A historic name in cruise, Swan Hellenic, sailed into the future last week with the naming of SH Diana, the third and biggest ship of the reborn company.
Swan Hellenic was founded in 1950 and is gearing up for the 70th anniversary of its first voyage in 1954. It has always been the go-to name for those with a love of the past, exploring the ancient world in a considered manner, rather like touring the world in a cosy clubroom.
The new-look company takes that British history and combines the tradition with a comfy, contemporary feel, each ship newly built. And these are expedition ships, built to explore.
A guest at the ceremony was Elizabeth, daughter of Kenneth Swan. Kenneth was the son of founder WF Swan (himself formerly private secretary of Sir Henry Lunn, who founded the Hellenic Travellers Club with Lord Byron in 1906), joining the family firm in the 1930s while still in his teens and being central to the cruise company’s earliest days.
About Swan Hellenic Diana
SH Diana, as with sisters SH Minerva (the third ship to bear the name) and SH Vega, looks very much the part, strikingly solid as befits an icebreaker-class vessel that will sail from pole to pole and part of a maritime tradition in tern-blue livery.
While being the biggest Swan Hellenic ship, SH Diana still only carries 192 guests (against 152 on the others), making her small enough to visit the globe’s hidden delights, whether slipping amongst glaciers and ice floes or docking in colourful ports up and down both the east and west coasts of Africa, a Swan Hellenic speciality.
The pale décor of the large lounge is dotted with busts of fossils and Mediterranean-inspired objects. Again very fitting as Swan Hellenic started when British travel agent Swan’s Tours, a father-and-son business, was asked to arrange a trip taking in Greece’s antiquities and chartered a ship. That evolved into a programme of ‘cultural cruising’, expeditions in style, concentrating on Greece and Turkey as well as other spots in the Aegean and eastern Med, straying as far as Egypt.

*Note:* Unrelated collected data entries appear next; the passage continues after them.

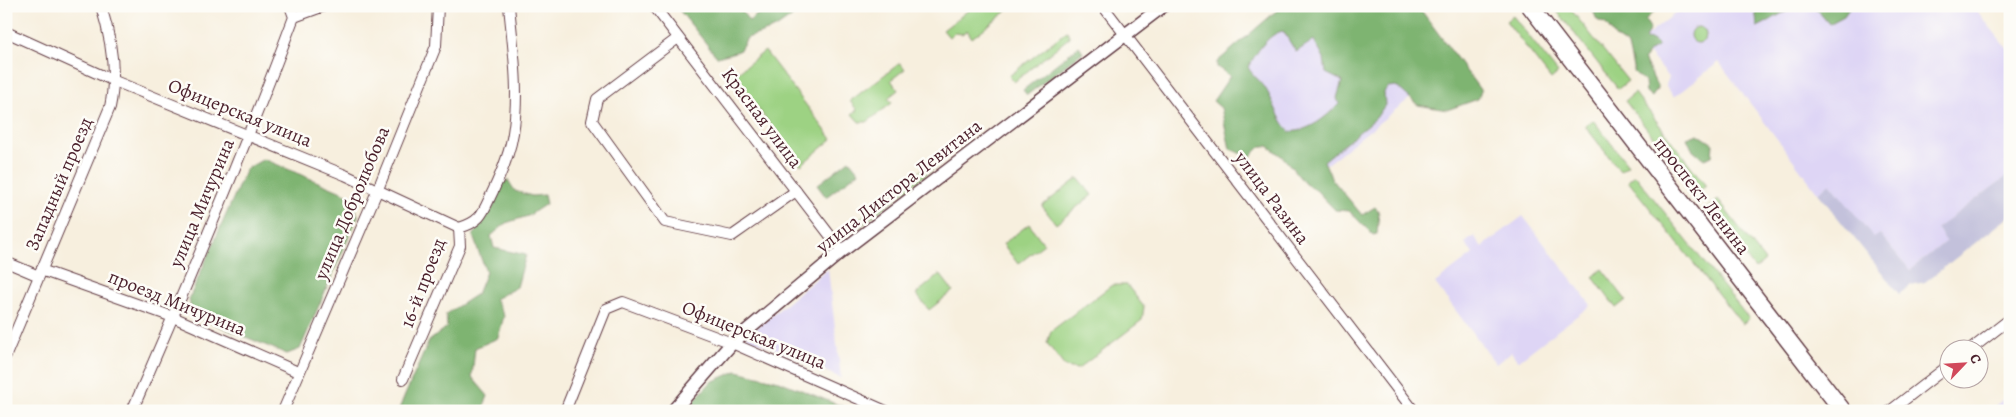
<svg xmlns="http://www.w3.org/2000/svg" width="2016" height="417" font-family="Alegreya,serif">
<style>
.built{fill:#ded5f5}
.industrial{fill:#c3c1db}
.green{fill:#9dd283;stroke:#747857}
.forest{fill:#7eb471;stroke:#646a4e;fill-rule:evenodd}
.lines{fill:none;stroke-linecap:round;stroke-linejoin:round}
.minor-casing{stroke:#643e46;stroke-width:12}
.tertiary-casing{stroke:#643e46;stroke-width:15}
.primary-casing{stroke:#643e46;stroke-width:19}
.minor{stroke:#fff;stroke-width:10}
.tertiary{stroke:#fff;stroke-width:12}
.primary{stroke:#fff;stroke-width:16}
.labels{text-anchor:middle;dominant-baseline:central;stroke-width:5;stroke-linejoin:round;paint-order:stroke}
.street-label{font-size:19px;fill:#4a1f2b;stroke:#fdfcf7}
</style>
<rect width="100%" height="100%" fill="#fdfcf7"/>
<filter id="ink" filterUnits="userSpaceOnUse"><feTurbulence type="fractalNoise" baseFrequency=".02" numOctaves="2"/><feDisplacementMap in="SourceGraphic" scale="10" xChannelSelector="R" yChannelSelector="G"/><feConvolveMatrix kernelMatrix="1 2 1 2 8 2 1 2 1" color-interpolation-filters="sRGB"/></filter>
<filter id="wash" filterUnits="userSpaceOnUse"><feTurbulence type="fractalNoise" baseFrequency=".0096" numOctaves="4" result="noise"/><feDisplacementMap in="SourceGraphic" scale="20" xChannelSelector="R" yChannelSelector="G"/><feGaussianBlur stdDeviation="1.12" result="paint"/><feColorMatrix in="noise" values="0 0 0 0 0 0 0 0 0 0 0 0 0 0 0 0 0 1.4 0 .05"/><feComposite in="paint" operator="in"/></filter>
<g filter="url(#wash)">
<rect width="100%" height="100%" fill="#f7efde"/>
<g class="built">
<polygon points="1297,6 1413,96 1314,174 1226,63"/>
<polygon points="1672,6 1973,6 2010,52 2010,174 1937,228 1946,241 1910,270 1880,234 1874,239 1830,183 1818,193 1719,62 1674,97 1666,86 1668,77 1663,70 1650,55 1641,54 1634,46 1677,12"/>
<polygon points="1523,216 1591,305 1518,361 1511,352 1496,364 1435,283 1473,254 1465,243 1474,236 1482,247"/>
<polygon points="828,269 841,378 746,337"/>
<polygon points="2010,394 2010,411 1992,411 1991,409"/>
</g>
<polygon class="industrial" points="2010,174 2010,216 1925,282 1911,285 1899,294 1818,193 1830,183 1874,238 1880,234 1910,270 1946,241 1937,228"/>
<g class="green">
<polygon points="974,6 1013,6 972,38 967,30 962,34 954,33 949,37 943,30"/>
<polygon points="1553,6 1568,6 1628,81 1618,89"/>
<polygon points="1513,16 1558,73 1551,79 1506,21"/>
<circle cx="1698" cy="35" r="8"/>
<polygon points="1067,31 1070,37 1014,82 1009,76"/>
<polygon points="765,51 832,139 801,165 733,76"/>
<polygon points="900,63 905,69 891,80 898,90 888,98 892,103 867,122 859,122 852,114 857,110 850,101"/>
<polygon points="1635,93 1706,186 1697,193 1625,101"/>
<polygon points="1593,120 1628,165 1620,171 1585,126"/>
<polygon points="938,157 942,162 857,229 853,224"/>
<polygon points="1635,175 1749,319 1742,324 1628,181"/>
<polygon points="1078,178 1092,195 1056,224 1042,206"/>
<polygon points="1718,200 1765,261 1755,269 1708,208"/>
<polygon points="1029,224 1044,244 1018,264 1003,244"/>
<polygon points="1602,269 1626,300 1616,308 1593,277"/>
<polygon points="940,274 953,291 929,310 916,294"/>
<polygon points="1112,285 1127,285 1144,307 1142,320 1078,369 1065,367 1047,343 1051,331"/>
</g>
<g class="forest">
<polygon points="676,6 738,6 749,21 768,6 791,6 793,16 776,28 747,38 739,51 717,57"/>
<path d="M1282,6H1361L1366,10L1373,6H1418L1481,91L1478,99L1447,110L1418,105L1396,86L1388,87L1384,92L1385,105L1376,118L1324,161L1332,179L1362,215L1375,207L1379,212L1377,234L1373,235L1349,211L1335,210L1316,190L1305,184L1284,158L1268,146H1261L1250,157L1230,149L1221,108L1213,101L1230,76L1217,67V62ZM1283,31L1296,52L1314,40L1324,59L1326,73L1342,81L1337,98L1339,104C1325,118 1311,130 1290,132C1279,120 1275,105 1267,91C1262,81 1253,77 1248,67C1256,54 1267,34 1283,31Z"/>
<polygon points="1595,6 1660,6 1645,20 1650,28 1645,39 1652,40 1659,46 1650,51 1644,59 1658,88 1652,97 1646,92 1645,82 1634,72 1628,46 1616,38 1606,24 1597,20 1594,13"/>
<path d="M1755,6H1791V10C1777,14 1770,22 1757,27Z"/>
<polygon points="1814,6 1851,6 1844,16 1829,24"/>
<polygon points="1079,46 1083,52 1027,95 1023,90"/>
<polygon points="1698,134 1713,144 1712,156 1704,159 1692,149 1687,138"/>
<polygon points="264,159 351,196 358,216 300,349 287,354 192,315 189,299 246,169"/>
<polygon points="849,160 859,172 826,197 817,185"/>
<polygon points="508,180 515,191 532,196 544,195 546,204 528,216 506,223 491,236 494,248 526,255 517,287 495,299 504,316 498,338 475,348 472,377 488,396 482,411 398,411 429,341 447,327 446,314 477,294 486,272 473,236 493,207 502,183"/>
<polygon points="737,371 779,381 846,408 846,411 708,411 692,403 711,382"/>
</g>
</g>
<g filter="url(#ink)">
<g class="lines">
<g class="minor-casing">
<g id="minor">
<polyline points="654,6 842,251"/>
<polyline points="1103,6 1414,411"/>
<polyline points="294,17 324,6"/>
<polyline points="6,32 112,80 345,175 459,228"/>
<polyline points="678,38 597,99 592,121 665,222 732,236 796,191"/>
<path d="M459,228C483,221 483,211 493,191C502,172 510,153 513,133C520,92 513,48 509,6"/>
<polyline points="6,262 39,276"/>
<polyline points="41,270 173,317 298,372"/>
<polyline points="1970,350 2010,319"/>
<path d="M6,355L110,107C117,74 111,38 101,6"/>
<polyline points="403,379 460,246 459,228"/>
<path d="M132,411C189,281 244,150 294,17L290,6"/>
<polyline points="283,411 378,189 436,46 438,6"/>
<polyline points="565,411 606,309 623,302 732,343 886,411"/>
<polyline points="1890,411 1948,366"/>
</g>
</g>
<g class="tertiary-casing">
<polyline id="tertiary" points="673,411 732,343 842,251 1163,6"/>
</g>
<g class="primary-casing">
<polyline id="primary" points="1530,6 1843,411"/>
</g>
<use href="#minor" class="minor"/>
<use href="#tertiary" class="tertiary"/>
<use href="#primary" class="primary"/>
</g>
</g>
<g class="labels">
<g class="street-label">
<text transform="translate(240 113) rotate(22)">Офицерская улица</text>
<text transform="translate(762 118) rotate(53)">Красная улица</text>
<text transform="translate(59 184) rotate(-67)">Западный проезд</text>
<text transform="translate(899 186) rotate(-38)">улица Диктора Левитана</text>
<text transform="translate(1702 196) rotate(52)">проспект Ленина</text>
<text transform="translate(1272 198) rotate(53)">улица Разина</text>
<text transform="translate(202 203) rotate(-67)">улица Мичурина</text>
<text transform="translate(352 203) rotate(-67)">улица Добролюбова</text>
<text transform="translate(423 283) rotate(-69)">16-й проезд</text>
<text transform="translate(177 303) rotate(22)">проезд Мичурина</text>
<text transform="translate(754 335) rotate(22)">Офицерская улица</text>
</g>
</g>
<rect width="2016" height="417" fill="none" stroke="#fdfcf7" stroke-width="25"/>
<g transform="translate(1964 364) rotate(65)"><circle r="24" fill="#fdfcf7" stroke="#b5a4a5"/>
<path d="M0-4L9 19L0 12L-9 19Z" fill="#d1495b"/>
<text y="-8" font-size="14" font-weight="bold" text-anchor="middle" fill="#4a1f2b">С</text>
</g>
</svg>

That continued 30 years until the business was bought out and various ownerships saw it finally disappear in 2017. The name was bought by Italian cruise executive Andrea Zito and three ships were commissioned from a Helsinki shipyard with cruises starting in 2022.
SH Diana combines the feel of a boutique hotel and a smart cruise ship with a small infinity pool at the rear, a spa with a sea-view sauna and gym and outdoor hot tub, a library and a lounge that extends from side to side of the ship.

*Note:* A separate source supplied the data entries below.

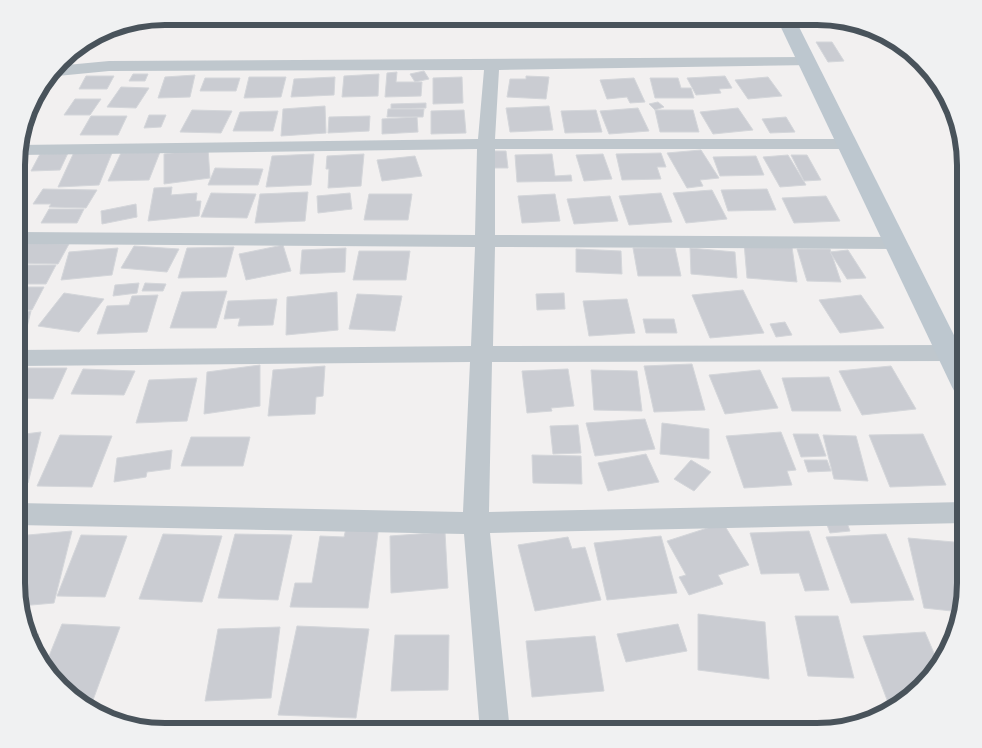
<svg xmlns="http://www.w3.org/2000/svg" width="982" height="748" viewBox="0 0 982 748" font-family="'DM Sans',sans-serif">
<rect width="100%" height="100%" fill="#f2f0f0"/>
<g fill="#caccd2" stroke="#d4d6da">
<path d="M816,42H832L844,61L828,62Z"/>
<path d="M424,71L429,79L415,82L410,74Z"/>
<path d="M397,72L396,82H422L421,96L385,97L387,73Z"/>
<path d="M133,74H148L145,81H129Z"/>
<path d="M379,74L378,96L342,97L344,76Z"/>
<path d="M195,75L190,97L158,98L165,77Z"/>
<path d="M86,76H114L107,89H79Z"/>
<path d="M526,76L549,77L546,99L507,97L510,79H526Z"/>
<path d="M725,76L732,88L719,89L721,93L696,95L687,78Z"/>
<path d="M249,77H286L281,97L244,98Z"/>
<path d="M335,77L334,95L291,97L294,79Z"/>
<path d="M462,77L463,103L433,104V78Z"/>
<path d="M768,77L782,96L748,99L735,80Z"/>
<path d="M205,78H240L236,91H200Z"/>
<path d="M634,78L645,102L630,103L627,97L607,99L600,80Z"/>
<path d="M650,78H678L681,88H691L694,98H655Z"/>
<path d="M121,87L149,88L136,108L107,107Z"/>
<path d="M75,99H101L90,115H64Z"/>
<path d="M658,102L664,107L655,110L649,104Z"/>
<path d="M426,103V108L391,109V104Z"/>
<path d="M325,106L326,133L281,136L283,109Z"/>
<path d="M549,106L553,130L510,132L506,108Z"/>
<path d="M638,108L649,131L609,134L600,111Z"/>
<path d="M738,108L753,130L713,134L700,112Z"/>
<path d="M388,109H424L423,117H387Z"/>
<path d="M192,110L232,111L221,133L180,132Z"/>
<path d="M464,110L466,133L431,134V111Z"/>
<path d="M596,110L602,132L565,133L561,111Z"/>
<path d="M655,110H693L699,132H660Z"/>
<path d="M278,111L273,131H233L240,112Z"/>
<path d="M149,115H166L161,127L144,128Z"/>
<path d="M91,116H127L118,135H80Z"/>
<path d="M370,116L369,131L328,133L329,117Z"/>
<path d="M417,117L418,132L382,134V119Z"/>
<path d="M786,117L795,132L770,133L762,119Z"/>
<path d="M114,148L99,185L58,187L75,150Z"/>
<path d="M208,148L210,178L164,184V154Z"/>
<path d="M701,150L719,178L700,180L703,186L687,188L667,153Z"/>
<path d="M480,151H506L508,168H481Z"/>
<path d="M160,152L149,180L108,181L121,153Z"/>
<path d="M68,153L60,170L31,171L40,154Z"/>
<path d="M661,153L666,167H657L661,179L622,180L616,154Z"/>
<path d="M314,154L311,185L266,187L272,156Z"/>
<path d="M364,154L361,186L328,188L329,169H326L327,156Z"/>
<path d="M552,154L555,176L571,175L572,181L517,182L515,155Z"/>
<path d="M603,154L612,179L584,181L576,155Z"/>
<path d="M788,155L806,185L780,187L763,157Z"/>
<path d="M791,155H807L821,180L804,181Z"/>
<path d="M415,156L422,176L382,181L377,160Z"/>
<path d="M756,156L764,175L720,176L713,157Z"/>
<path d="M215,168L263,169L258,185H208Z"/>
<path d="M172,187L171,195L197,193L196,201H201L199,216L148,221L154,188Z"/>
<path d="M43,189L97,190L86,208L49,207L51,204H33Z"/>
<path d="M767,189L776,210L728,211L721,190Z"/>
<path d="M712,190L727,219L686,223L673,193Z"/>
<path d="M308,192L305,221L255,223L260,194Z"/>
<path d="M211,193L256,194L247,218L201,217Z"/>
<path d="M350,193L352,209L318,213L317,196Z"/>
<path d="M661,193L672,222L629,225L619,196Z"/>
<path d="M369,194H412L408,220H364Z"/>
<path d="M555,194L560,221L522,223L518,196Z"/>
<path d="M610,196L618,221L574,224L567,199Z"/>
<path d="M826,196L840,221L794,223L782,198Z"/>
<path d="M136,204L137,217L102,224L101,211Z"/>
<path d="M49,209H84L77,223H41Z"/>
<path d="M17,243L69,244L58,264L17,263Z"/>
<path d="M744,243L792,247L797,282L747,278Z"/>
<path d="M283,245L291,271L246,280L239,254Z"/>
<path d="M134,246L179,249L167,272L121,268Z"/>
<path d="M234,247L226,277L178,278L187,248Z"/>
<path d="M118,248L112,275L61,280L69,252Z"/>
<path d="M346,248L345,272L300,274L302,250Z"/>
<path d="M633,248H675L681,276H638Z"/>
<path d="M690,248L735,252L737,278L691,274Z"/>
<path d="M576,249L621,251L622,274L576,272Z"/>
<path d="M797,249H830L841,282L807,281Z"/>
<path d="M848,250L866,278L847,279L830,252Z"/>
<path d="M359,251H410L406,280H353Z"/>
<path d="M17,265H56L46,284H17Z"/>
<path d="M139,283L137,293L113,296L115,285Z"/>
<path d="M145,283L166,284L163,291H142Z"/>
<path d="M17,287H44L32,310H17Z"/>
<path d="M743,290L764,333L710,338L692,295Z"/>
<path d="M227,291L216,328H170L182,292Z"/>
<path d="M337,292L338,330L286,335L287,297Z"/>
<path d="M64,293L104,299L79,332L38,326Z"/>
<path d="M564,293L565,309L537,310L536,294Z"/>
<path d="M357,294L402,296L395,331L349,329Z"/>
<path d="M158,295L147,332L97,334L107,306L129,305L132,296Z"/>
<path d="M861,295L884,328L840,333L819,300Z"/>
<path d="M277,299L273,325L238,326L240,318L224,319L228,301Z"/>
<path d="M627,299L635,333L589,336L583,301Z"/>
<path d="M31,311L25,335L17,336V312Z"/>
<path d="M643,319H674L677,333H646Z"/>
<path d="M785,322L792,335L776,337L770,324Z"/>
<path d="M692,364L705,410L654,412L644,366Z"/>
<path d="M260,365V406L204,414L207,372Z"/>
<path d="M325,366L323,396L316,397L315,414L268,416L273,370Z"/>
<path d="M891,366L916,409L862,415L839,371Z"/>
<path d="M17,368H67L53,399L17,398Z"/>
<path d="M83,369L135,371L124,395L71,394Z"/>
<path d="M568,369L574,406L551,408L552,411L527,413L522,371Z"/>
<path d="M591,370L637,371L642,411L594,410Z"/>
<path d="M760,370L778,408L725,414L709,375Z"/>
<path d="M829,377L841,411H792L782,378Z"/>
<path d="M197,378L187,421L136,423L149,380Z"/>
<path d="M645,419L655,449L595,456L586,423Z"/>
<path d="M662,423L709,429V459L660,454Z"/>
<path d="M578,425L581,453L553,454L550,426Z"/>
<path d="M41,432L28,483L17,484V435Z"/>
<path d="M781,432L796,470L787,471L792,485L744,488L726,436Z"/>
<path d="M793,434H818L826,456L801,457Z"/>
<path d="M923,434L946,485L890,487L869,435Z"/>
<path d="M60,435L112,436L92,487L37,486Z"/>
<path d="M823,435L856,436L868,481L834,479Z"/>
<path d="M191,437H250L243,466H181Z"/>
<path d="M172,450L170,469L147,472L146,477L114,482L117,458Z"/>
<path d="M646,454L659,482L608,491L598,463Z"/>
<path d="M532,455L581,456L582,484L533,483Z"/>
<path d="M691,460L711,472L694,491L674,479Z"/>
<path d="M804,460H827L831,471L808,472Z"/>
<path d="M846,520L850,531L830,533L826,522Z"/>
<path d="M723,523L749,565L718,575L723,584L689,595L679,577L686,575L667,541Z"/>
<path d="M347,524L379,525L368,608L290,607L295,583H312L320,536L344,537Z"/>
<path d="M72,531L54,603L20,606L17,593V536Z"/>
<path d="M809,531L829,590L805,591L799,573L761,574L750,533Z"/>
<path d="M445,532L448,588L391,593L390,536Z"/>
<path d="M163,534L222,536L202,602L139,599Z"/>
<path d="M235,534L292,535L278,600L218,598Z"/>
<path d="M886,534L914,600L851,603L826,537Z"/>
<path d="M81,535L127,536L105,597L57,596Z"/>
<path d="M661,536L677,593L607,600L594,543Z"/>
<path d="M568,537L572,549L585,547L601,600L535,611L518,545Z"/>
<path d="M908,538L965,543V593L961,612L924,608Z"/>
<path d="M698,614L765,622L769,679L698,670Z"/>
<path d="M795,616H838L854,678L808,676Z"/>
<path d="M62,624L120,627L93,700L74,699L67,695L45,666Z"/>
<path d="M678,624L687,651L626,662L617,634Z"/>
<path d="M297,626L369,629L356,718L278,715Z"/>
<path d="M280,627L271,698L205,701L218,629Z"/>
<path d="M925,632L939,665L929,681L899,704L889,705L863,636Z"/>
<path d="M28,634H39L33,650L32,649Z"/>
<path d="M395,635H449L448,690L391,691Z"/>
<path d="M595,636L604,691L532,697L526,641Z"/>
<path d="M951,647L944,657L939,648Z"/>
</g>
<g fill="none" stroke-linecap="round" stroke-linejoin="round">
<path fill="#bfc7cd" fill-rule="evenodd" d="M807,57L812,59L815,62L812,65L499,70L495,139H847L853,140L856,144L853,148L847,149H495V235L895,237L902,239L905,243L902,247L895,249L495,247L493,346L949,345L957,348L960,353L957,358L949,361L492,362L489,512L965,502V523L490,533L510,732H480L464,534L17,525V503L463,512L470,362L17,366V350L471,346L475,247L17,244V232L475,235L477,149L18,155V145L478,139L484,70L109,71L47,77L56,66L109,61Z"/>
<path fill="#bdc7cf" fill-rule="evenodd" d="M776,17H794L966,359V397L956,394L952,387Z"/>
</g>
<path d="M0 0H982V748H0ZM165 25H817A140 140 0 0 1 957 165V583A140 140 0 0 1 817 723H165A140 140 0 0 1 25 583V165A140 140 0 0 1 165 25Z" fill="#f0f1f2" fill-rule="evenodd"/>
<path fill="none" stroke="#49535b" stroke-width="6" d="M165 25H817A140 140 0 0 1 957 165V583A140 140 0 0 1 817 723H165A140 140 0 0 1 25 583V165A140 140 0 0 1 165 25Z"/>
</svg>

Most drinks are free, leading to a chatty atmosphere with everybody on board happily in the same boat.
Adventures involve Zodiac inflatable excursions to see polar bears and deserted bays, sun-drenched villages and abandoned Antarctic camps, all led by a top team of guides.
One is Brit Anthony Jinman who has skied to both ends of the earth, his 2013 solo South Pole adventure taking in 730 miles across 46 days. He came on board in 2022 when his expedition to the Antarctic interior became stranded and he and his team were rescued by HM Minerva – and he’s barely been home since.
There’s an excursion included in every port and can include kayaking and hiking but most are for those who don’t feel the need to exert themselves. A string of lecturers includes experts on nature and science from California’s SETI Institute.
Gastronomy on SH Diana
Food has also been designated an adventure involving a new team-up with JRE-Jeunes Restaurateurs, a pan-European grouping of 375 restaurants and feted young chefs, including Michelin-starred Kenneth Culhane, head chef of the Dysart Petersham, near the Thames in Richmond.
The Maris programme not only brings a different chef on board each cruise, it also means cookery demonstrations, lectures and excursions taking in everything from fishing to foraging plus many culinary traditions.
*SH Diana (swanhellenic.com) is spending summer 2023 in the Arctic and the fjords before heading down through the Med, along Africa and into Antarctica for the winter.